SPLC takes on Lou Dobbs, ignites ‘birther’ debate

By Linda Bentley | July 29, 2009

‘… trading in falsehoods and racist conspiracy theories, questioning Obama’s American citizenship’
PHOENIX – Mayor Phil Gordon announced last week he has invited Southern Poverty Law Center (SPLC) Director of Research Heidi Beirich to town to meet with law enforcement and the media to raise awareness of “hate groups” in Arizona.

Earlier this year, when the SPLC released its Intelligence Report titled: “The Year In Hate,” it stated, “Fueled by non-white immigration, the economy and the rise to power of a black president,” the number of active hate groups rose to a record 926, 19 of which are in Arizona.

Gordon claims these “hate groups” often label themselves as “patriots” or “community activists” on their websites, fooling even the media.

According to Beirich, there is a great deal of skinhead and neo-Nazi activity the metropolitan Phoenix area due to its close proximity to the border. She says hate-group activity can include marches, rallies, distribution of pamphlets and criminal acts and it’s important to raise awareness of “the dangers associated with hate groups” in Phoenix, “especially anti-immigration extremists.”

Last week, Lou Dobbs discussed both on his radio show and on “Lou Dobbs Tonight,” which airs on CNN, the issue of Obama’s birth certificate and the question of his constitutional eligibility to hold the office of President.

As his staff researched the subject, Dobbs said he learned neither the Federal Elections Commission nor the states do anything to validate a candidate’s eligibility and asked why Obama wouldn’t simply produce his original birth certificate and make all this speculation go away.

Because Dobbs mentioned the subject on CNN, SPLC President J. Richard Cohen fired off a letter to CNN President Jonathan Klein last Friday stating, “It’s time for CNN to remove Mr. Dobbs from the airwaves.”

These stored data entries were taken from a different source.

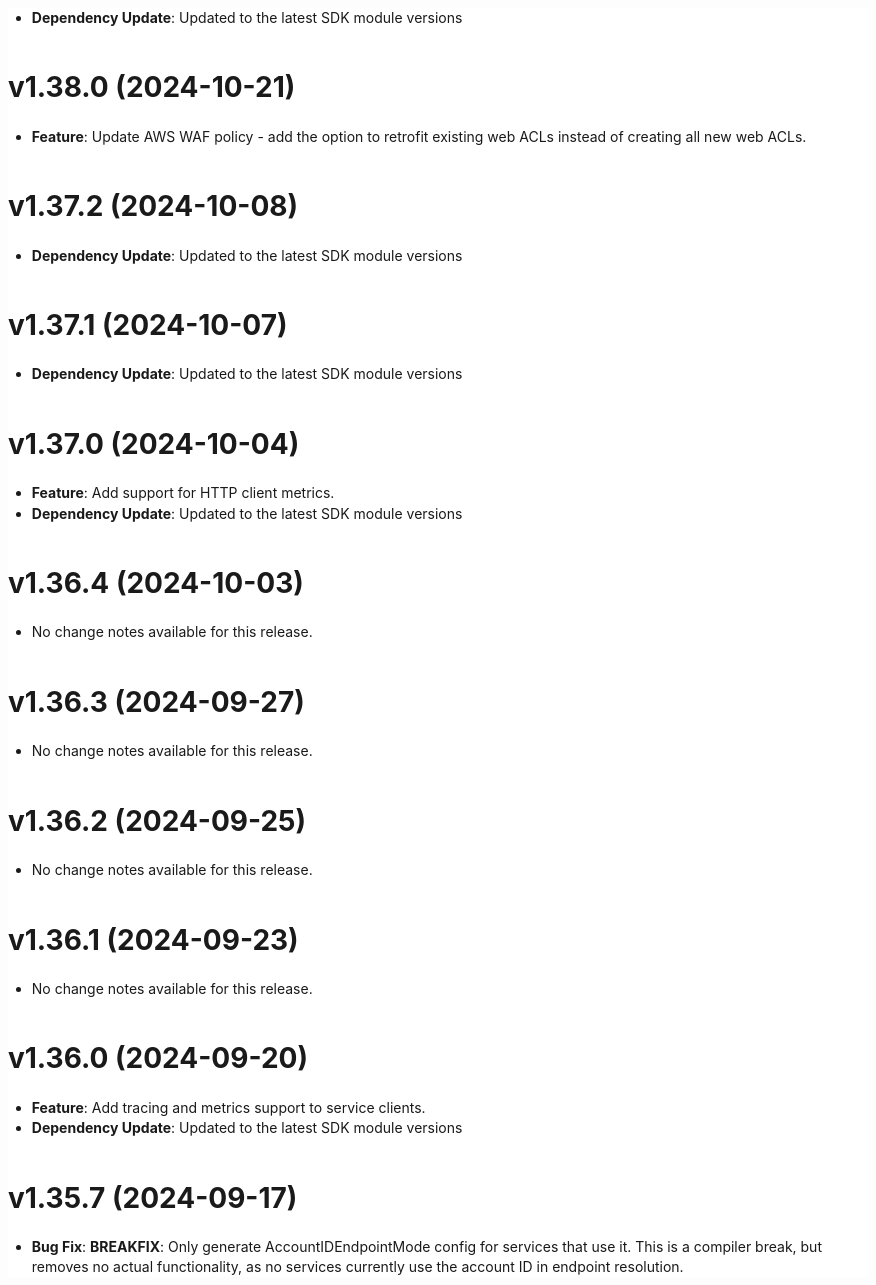 * **Dependency Update**: Updated to the latest SDK module versions

# v1.38.0 (2024-10-21)

* **Feature**: Update AWS WAF policy - add the option to retrofit existing web ACLs instead of creating all new web ACLs.

# v1.37.2 (2024-10-08)

* **Dependency Update**: Updated to the latest SDK module versions

# v1.37.1 (2024-10-07)

* **Dependency Update**: Updated to the latest SDK module versions

# v1.37.0 (2024-10-04)

* **Feature**: Add support for HTTP client metrics.
* **Dependency Update**: Updated to the latest SDK module versions

# v1.36.4 (2024-10-03)

* No change notes available for this release.

# v1.36.3 (2024-09-27)

* No change notes available for this release.

# v1.36.2 (2024-09-25)

* No change notes available for this release.

# v1.36.1 (2024-09-23)

* No change notes available for this release.

# v1.36.0 (2024-09-20)

* **Feature**: Add tracing and metrics support to service clients.
* **Dependency Update**: Updated to the latest SDK module versions

# v1.35.7 (2024-09-17)

* **Bug Fix**: **BREAKFIX**: Only generate AccountIDEndpointMode config for services that use it. This is a compiler break, but removes no actual functionality, as no services currently use the account ID in endpoint resolution.
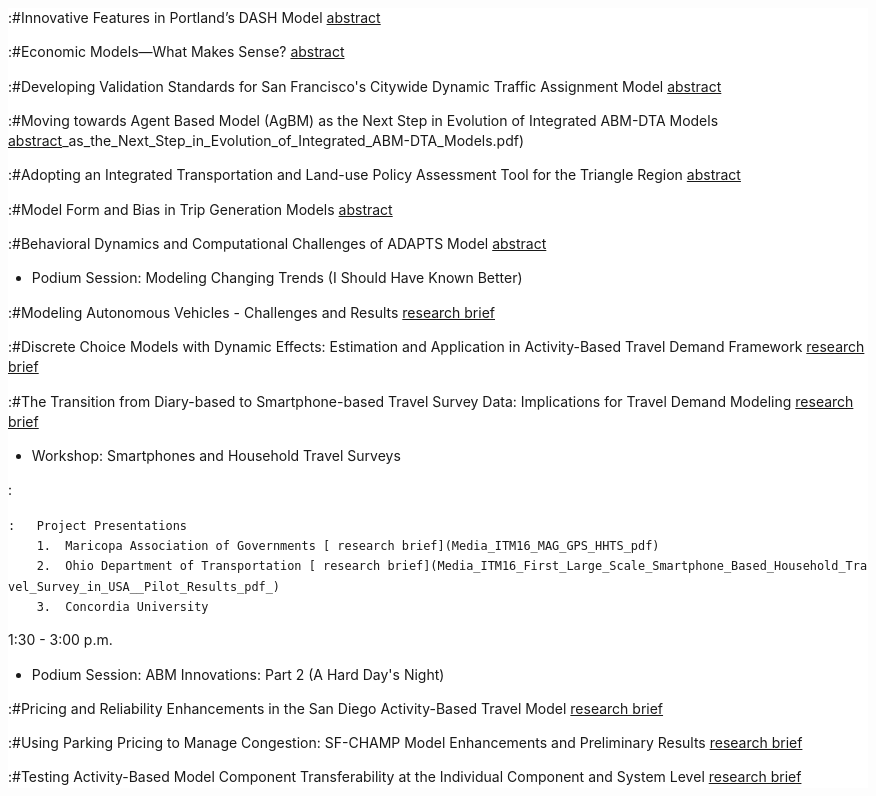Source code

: :\#Innovative Features in Portland’s DASH Model [abstract](Media_ITM16_Innovative_Features_in_Portland_s_DASH_Model_pdf)

:\#Economic Models—What Makes Sense? [abstract](Media_ITM16_Economic_Models_What_Makes_Sense_pdf)

:\#Developing Validation Standards for San Francisco's Citywide Dynamic Traffic Assignment Model [abstract](Media_ITM16_Developing_Validation_Standards_for_San_Francisco_27s_Citywide_Dynamic_Traffic_Assignment_Model_pdf)

:\#Moving towards Agent Based Model (AgBM) as the Next Step in Evolution of Integrated ABM-DTA Models [abstract](Media_ITM16_Moving_towards_Agent_Based_Model_AgBM)_as_the_Next_Step_in_Evolution_of_Integrated_ABM-DTA_Models.pdf)

:\#Adopting an Integrated Transportation and Land-use Policy Assessment Tool for the Triangle Region [abstract](Media_ITM16_Adopting_an_Integrated_Transportation_and_Land_use_Policy_Assessment_Tool_for_the_Triangle_Region_pdf)

:\#Model Form and Bias in Trip Generation Models [abstract](Media_ITM16_Model_Form_and_Bias_in_Trip_Generation_Models_pdf)

:\#Behavioral Dynamics and Computational Challenges of ADAPTS Model [abstract](Media_ITM16_Behavioral_Dynamics_and_Computational_Challenges_of_ADAPTS_Model_pdf)

-   Podium Session: Modeling Changing Trends (I Should Have Known Better)

:\#Modeling Autonomous Vehicles - Challenges and Results [research brief](Media_ITM16_Modeling_Autonomous_Vehicles__Challenges_and_Results_pdf)

:\#Discrete Choice Models with Dynamic Effects: Estimation and Application in Activity-Based Travel Demand Framework [research brief](Media_ITM16_Discrete_Choice_Models_with_Dynamic_Effects_pdf)

:\#The Transition from Diary-based to Smartphone-based Travel Survey Data: Implications for Travel Demand Modeling [research brief](Media_ITM16_THE_TRANSITION_FROM_DIARY_BASED_TO_SMARTPHONE_BASED_TRAVEL_SURVEY_DATA_IMPLICATIONS_FOR_TRAVEL_DEMAND_MODELING_pdf)

-   Workshop: Smartphones and Household Travel Surveys

:   

    :   Project Presentations
        1.  Maricopa Association of Governments [ research brief](Media_ITM16_MAG_GPS_HHTS_pdf)
        2.  Ohio Department of Transportation [ research brief](Media_ITM16_First_Large_Scale_Smartphone_Based_Household_Travel_Survey_in_USA__Pilot_Results_pdf_)
        3.  Concordia University

1:30 - 3:00 p.m.

-   Podium Session: ABM Innovations: Part 2 (A Hard Day's Night)

:\#Pricing and Reliability Enhancements in the San Diego Activity-Based Travel Model [research brief](Media_ITM16_PRICING_AND_RELIABILITY_ENHANCEMENTS_IN_THE_SAN_DIEGO_ACTIVITY_BASED_TRAVEL_MODEL_pdf)

:\#Using Parking Pricing to Manage Congestion: SF-CHAMP Model Enhancements and Preliminary Results [research brief](Media_ITM16_Using_Parking_Pricing_to_Manage_Congestion_SF_CHAMP_Model_Enhancements_and_Preliminary_Results_pdf)

:\#Testing Activity-Based Model Component Transferability at the Individual Component and System Level [research brief](Media_ITM16_Testing_Activity_Based_Model_Component_Transferability_at_the_Individual_Component_and_System_Level_pdf)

Cohen wrote, “As an important and respected news organization, CNN has a special responsibility to ensure the accuracy of its reporting. We have written to you before about our concern that Lou Dobbs repeatedly fails to live up to this standard in his reporting on immigration. Now, Mr. Dobbs is again trading in falsehoods and racist conspiracy theories, questioning Obama’s American citizenship.”

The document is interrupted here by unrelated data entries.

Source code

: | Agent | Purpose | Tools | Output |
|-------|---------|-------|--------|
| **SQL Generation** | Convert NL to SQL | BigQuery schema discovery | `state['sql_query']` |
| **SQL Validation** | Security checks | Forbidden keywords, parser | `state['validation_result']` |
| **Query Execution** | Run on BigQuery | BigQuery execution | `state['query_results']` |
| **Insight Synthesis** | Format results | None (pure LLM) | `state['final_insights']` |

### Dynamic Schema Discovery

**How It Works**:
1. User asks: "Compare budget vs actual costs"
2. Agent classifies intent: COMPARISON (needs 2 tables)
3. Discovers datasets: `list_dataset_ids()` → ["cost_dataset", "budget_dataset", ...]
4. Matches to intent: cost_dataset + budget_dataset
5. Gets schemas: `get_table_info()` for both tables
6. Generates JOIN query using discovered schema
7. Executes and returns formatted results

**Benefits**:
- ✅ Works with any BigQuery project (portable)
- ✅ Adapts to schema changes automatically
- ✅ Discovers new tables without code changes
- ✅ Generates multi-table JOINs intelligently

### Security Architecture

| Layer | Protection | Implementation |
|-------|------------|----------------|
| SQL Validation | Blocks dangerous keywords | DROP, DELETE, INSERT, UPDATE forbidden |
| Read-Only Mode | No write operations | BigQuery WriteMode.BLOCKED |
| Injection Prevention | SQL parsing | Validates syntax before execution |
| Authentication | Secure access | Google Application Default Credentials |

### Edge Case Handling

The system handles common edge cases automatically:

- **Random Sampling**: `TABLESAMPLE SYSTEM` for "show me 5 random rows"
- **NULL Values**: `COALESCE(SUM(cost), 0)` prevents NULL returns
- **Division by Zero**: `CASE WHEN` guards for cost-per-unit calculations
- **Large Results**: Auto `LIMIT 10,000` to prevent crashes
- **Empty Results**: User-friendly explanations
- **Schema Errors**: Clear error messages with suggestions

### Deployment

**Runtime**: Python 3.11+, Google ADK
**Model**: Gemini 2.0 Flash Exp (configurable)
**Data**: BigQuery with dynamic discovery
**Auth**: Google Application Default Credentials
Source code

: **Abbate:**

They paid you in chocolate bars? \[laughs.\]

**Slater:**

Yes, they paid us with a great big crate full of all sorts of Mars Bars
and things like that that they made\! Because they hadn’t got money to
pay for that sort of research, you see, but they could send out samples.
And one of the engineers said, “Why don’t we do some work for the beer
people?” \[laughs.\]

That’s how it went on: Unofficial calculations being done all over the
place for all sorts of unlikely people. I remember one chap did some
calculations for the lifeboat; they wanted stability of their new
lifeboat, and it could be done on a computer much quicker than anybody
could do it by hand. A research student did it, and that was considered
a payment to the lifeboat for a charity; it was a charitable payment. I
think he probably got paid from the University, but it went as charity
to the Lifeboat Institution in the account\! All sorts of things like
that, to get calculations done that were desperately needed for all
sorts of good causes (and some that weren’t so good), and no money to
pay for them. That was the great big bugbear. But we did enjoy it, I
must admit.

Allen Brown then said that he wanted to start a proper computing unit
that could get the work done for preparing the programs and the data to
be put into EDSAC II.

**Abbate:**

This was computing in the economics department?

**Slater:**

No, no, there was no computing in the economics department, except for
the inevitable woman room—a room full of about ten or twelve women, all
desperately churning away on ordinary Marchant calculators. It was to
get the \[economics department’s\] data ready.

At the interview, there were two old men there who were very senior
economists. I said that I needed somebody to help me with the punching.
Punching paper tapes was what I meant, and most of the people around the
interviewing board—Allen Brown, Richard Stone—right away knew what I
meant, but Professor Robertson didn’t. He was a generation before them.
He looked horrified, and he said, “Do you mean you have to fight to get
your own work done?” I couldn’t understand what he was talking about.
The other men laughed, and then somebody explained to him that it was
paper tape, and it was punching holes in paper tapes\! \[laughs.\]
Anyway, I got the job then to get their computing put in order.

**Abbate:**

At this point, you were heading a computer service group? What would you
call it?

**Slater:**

Taking offense to Dobbs “jokingly suggesting President Obama may be ‘undocumented,’” Cohen referred to reporters that have not broached the subject as “real CNN reporters” who “tell the truth,” and said, “The fact that Mr. Dobbs suggests otherwise on CNN … is both deplorable and an embarrassment to all serious journalists.”

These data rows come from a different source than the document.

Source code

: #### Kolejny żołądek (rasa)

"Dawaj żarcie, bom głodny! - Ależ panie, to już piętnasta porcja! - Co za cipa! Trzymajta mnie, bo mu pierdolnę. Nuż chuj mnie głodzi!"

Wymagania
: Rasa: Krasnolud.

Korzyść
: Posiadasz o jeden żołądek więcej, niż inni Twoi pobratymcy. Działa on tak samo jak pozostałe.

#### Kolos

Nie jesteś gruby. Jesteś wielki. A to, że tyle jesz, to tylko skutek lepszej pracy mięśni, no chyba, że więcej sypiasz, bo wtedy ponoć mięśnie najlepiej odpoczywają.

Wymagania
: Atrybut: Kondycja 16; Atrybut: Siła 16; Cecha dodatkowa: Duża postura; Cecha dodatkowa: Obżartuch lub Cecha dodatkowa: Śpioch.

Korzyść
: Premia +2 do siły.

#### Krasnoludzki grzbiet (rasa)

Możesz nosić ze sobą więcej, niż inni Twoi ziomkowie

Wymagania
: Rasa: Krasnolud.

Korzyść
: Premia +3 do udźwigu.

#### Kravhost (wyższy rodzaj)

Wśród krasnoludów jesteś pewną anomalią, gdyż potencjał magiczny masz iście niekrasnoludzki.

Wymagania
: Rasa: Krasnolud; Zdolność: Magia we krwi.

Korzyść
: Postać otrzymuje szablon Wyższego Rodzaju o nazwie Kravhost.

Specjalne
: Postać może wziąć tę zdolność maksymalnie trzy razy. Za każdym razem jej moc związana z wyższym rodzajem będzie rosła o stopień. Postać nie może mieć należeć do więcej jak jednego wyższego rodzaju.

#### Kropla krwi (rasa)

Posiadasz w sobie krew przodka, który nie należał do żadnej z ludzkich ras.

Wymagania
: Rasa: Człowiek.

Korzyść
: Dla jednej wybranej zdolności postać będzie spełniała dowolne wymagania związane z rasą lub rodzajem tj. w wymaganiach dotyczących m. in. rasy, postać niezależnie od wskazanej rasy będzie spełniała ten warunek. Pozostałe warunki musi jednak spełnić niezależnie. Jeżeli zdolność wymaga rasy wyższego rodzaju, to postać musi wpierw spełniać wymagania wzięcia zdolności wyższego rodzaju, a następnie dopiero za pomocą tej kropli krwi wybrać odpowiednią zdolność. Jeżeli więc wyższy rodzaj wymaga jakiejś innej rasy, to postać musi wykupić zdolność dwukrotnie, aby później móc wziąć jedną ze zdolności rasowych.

Cohen said by Dobbs “taking up the birthers’ claims,” he “is adopting an unsubstantiated conspiracy theory that originated on the radical racist right,” claiming “this particular conspiracy theory was first developed by an open anti-Semite and circulated by right-wing extremists who cannot accept the fact that a black man has been elected President of the United States.”

MoveOn only demanded an apology from CNN, citing Dobbs was “helping to spread hate and fear.”

In response to a Freedom of Information Act request made by a citizen in Chicago, the Department of Homeland Security revealed its controversial report: “Rightwing Extremism: Current Economic and Political Climate Fueling Resurgence in Radicalization and Recruitment,” was based primarily on reports from the left-wing extremist SPLC, a proponent of illegal migration and Marxist policies, and the Anti-Defamation League, a long-time proponent of hate-crime legislation.

Cohen goes on to say, “This is not the first time Mr. Dobbs has pushed racist conspiracy theories or defamatory falsehoods about immigrants.”

In conclusion, Cohen wrote, “Respectable news organizations should not employ reporters willing to peddle racist conspiracy theories and false propaganda.”

Greg Sargent, who hosts a blog called “The Plum Line,” said he interviewed Klein and wrote, “Klein … also took a shot at Dobbs’ critics, saying they’re politically motivated: ‘I understand that people with a partisan point of view from one extreme or another might get annoyed that certain subjects are aired,’” adding Dobbs “had merely hosted ‘a few conversations with people representing a wide range of opinions.’”

When Sargent asked if CNN would take any action if Dobbs continued airing the “birther” theories, Klein responded, “I think no good journalist would ever say that a particular story will never be covered again. Every day brings new facts, new pegs.”